Das hat schließlich sogar die Musikindustrie im Streaming- und Filesharing-Zeitalter irgendwann eingesehen, die bemustert mich nach langem Sträuben mittlerweile glatt für Österreich und Deutschland gleichzeitig mit noch geheimen Songs. Und die Welt ist nicht eingestürzt.
Nein, sorry, ist sie natürlich schon.
Aber nicht deshalb.
You see what I mean.
Leute vom Geheimdienst-Establishment wie Richard Dearlove sehen das nicht. Sie sind verstockt und snobistisch.
Auch das war eigentlich vorauszusetzen.
Was mich bei all dem Obigen aber wirklich, wirklich überrascht, ist die offenbar auch auf höchster Kompetenzebene bestehende, britische Unfähigkeit, sich in die destabilisierende Wirkung eines Brexit auf den Kontinent hineinzudenken.

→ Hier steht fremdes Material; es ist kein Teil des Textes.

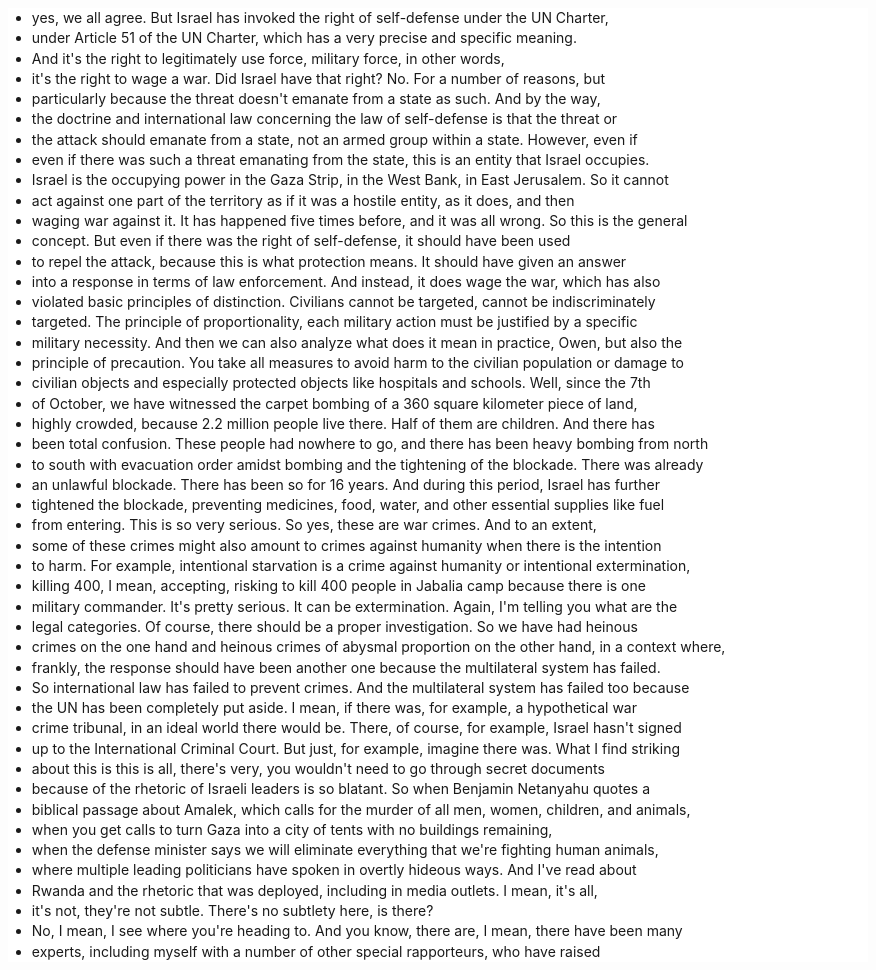 *  yes, we all agree. But Israel has invoked the right of self-defense under the UN Charter,
*  under Article 51 of the UN Charter, which has a very precise and specific meaning.
*  And it's the right to legitimately use force, military force, in other words,
*  it's the right to wage a war. Did Israel have that right? No. For a number of reasons, but
*  particularly because the threat doesn't emanate from a state as such. And by the way,
*  the doctrine and international law concerning the law of self-defense is that the threat or
*  the attack should emanate from a state, not an armed group within a state. However, even if
*  even if there was such a threat emanating from the state, this is an entity that Israel occupies.
*  Israel is the occupying power in the Gaza Strip, in the West Bank, in East Jerusalem. So it cannot
*  act against one part of the territory as if it was a hostile entity, as it does, and then
*  waging war against it. It has happened five times before, and it was all wrong. So this is the general
*  concept. But even if there was the right of self-defense, it should have been used
*  to repel the attack, because this is what protection means. It should have given an answer
*  into a response in terms of law enforcement. And instead, it does wage the war, which has also
*  violated basic principles of distinction. Civilians cannot be targeted, cannot be indiscriminately
*  targeted. The principle of proportionality, each military action must be justified by a specific
*  military necessity. And then we can also analyze what does it mean in practice, Owen, but also the
*  principle of precaution. You take all measures to avoid harm to the civilian population or damage to
*  civilian objects and especially protected objects like hospitals and schools. Well, since the 7th
*  of October, we have witnessed the carpet bombing of a 360 square kilometer piece of land,
*  highly crowded, because 2.2 million people live there. Half of them are children. And there has
*  been total confusion. These people had nowhere to go, and there has been heavy bombing from north
*  to south with evacuation order amidst bombing and the tightening of the blockade. There was already
*  an unlawful blockade. There has been so for 16 years. And during this period, Israel has further
*  tightened the blockade, preventing medicines, food, water, and other essential supplies like fuel
*  from entering. This is so very serious. So yes, these are war crimes. And to an extent,
*  some of these crimes might also amount to crimes against humanity when there is the intention
*  to harm. For example, intentional starvation is a crime against humanity or intentional extermination,
*  killing 400, I mean, accepting, risking to kill 400 people in Jabalia camp because there is one
*  military commander. It's pretty serious. It can be extermination. Again, I'm telling you what are the
*  legal categories. Of course, there should be a proper investigation. So we have had heinous
*  crimes on the one hand and heinous crimes of abysmal proportion on the other hand, in a context where,
*  frankly, the response should have been another one because the multilateral system has failed.
*  So international law has failed to prevent crimes. And the multilateral system has failed too because
*  the UN has been completely put aside. I mean, if there was, for example, a hypothetical war
*  crime tribunal, in an ideal world there would be. There, of course, for example, Israel hasn't signed
*  up to the International Criminal Court. But just, for example, imagine there was. What I find striking
*  about this is this is all, there's very, you wouldn't need to go through secret documents
*  because of the rhetoric of Israeli leaders is so blatant. So when Benjamin Netanyahu quotes a
*  biblical passage about Amalek, which calls for the murder of all men, women, children, and animals,
*  when you get calls to turn Gaza into a city of tents with no buildings remaining,
*  when the defense minister says we will eliminate everything that we're fighting human animals,
*  where multiple leading politicians have spoken in overtly hideous ways. And I've read about
*  Rwanda and the rhetoric that was deployed, including in media outlets. I mean, it's all,
*  it's not, they're not subtle. There's no subtlety here, is there?
*  No, I mean, I see where you're heading to. And you know, there are, I mean, there have been many
*  experts, including myself with a number of other special rapporteurs, who have raised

Einfach nicht zu kapieren, dass im derzeitigen Klima ein Brexit genau jenes pro-chauvinistische Signal ist, das die Le Pens und Straches Europas das entscheidende Stück näher an die Macht heranbringen würde. Das wären dann die Leute, mit denen MI6 bilateral seine Geheimnisse teilen muss.
Aber vielleicht wünscht sich einer wie Sir Richard Dearlove das ja insgeheim so. Mit Menschenrechtsbedenken würde sich ein zersplittert nationales, rechts-autoritär regiertes Europa jedenfalls nicht aufhalten.
Okay, ich sehe es ein, ich war in meinem Überraschtsein immer noch naiv. Geheimdienste wollen nicht wirklich Sicherheit, die macht sie bloß arbeitslos. Was sie wollen, ist schnüffeln ohne Einschränkung und eine schöne internationale Krise, die ihr Budget in die Höhe treibt. Und wenn sie sich das vom Brexit erhoffen, dann wird diese Abstimmung in knapp drei Monaten noch ein Stückchen schicksalshafter als eh schon angenommen.
Andy glaubt übrigens ganz sicher, dass Großbritannien mit großer Mehrheit bleiben wollen wird. 58 zu 42 Prozent, sagt er. Am 24. Juni reden wir weiter.
PS: Ein paar Bilder von unserer Reise. Auf deutschen Autobahnraststätten kann man heutzutage also solche Sachen gleich neben den Lustigen Taschenbüchern kaufen. Ist jetzt normal, oder was? (wäre in Großbritannien übrigens illegal) Darf ich noch sagen, dass ich mich als Durchreisender da eher wundere und ziemlich mulmig fühle bei dem Gedanken, wer das aller mit sich führt? Oder bin ich dann auch schon wieder weltfremd und naiv?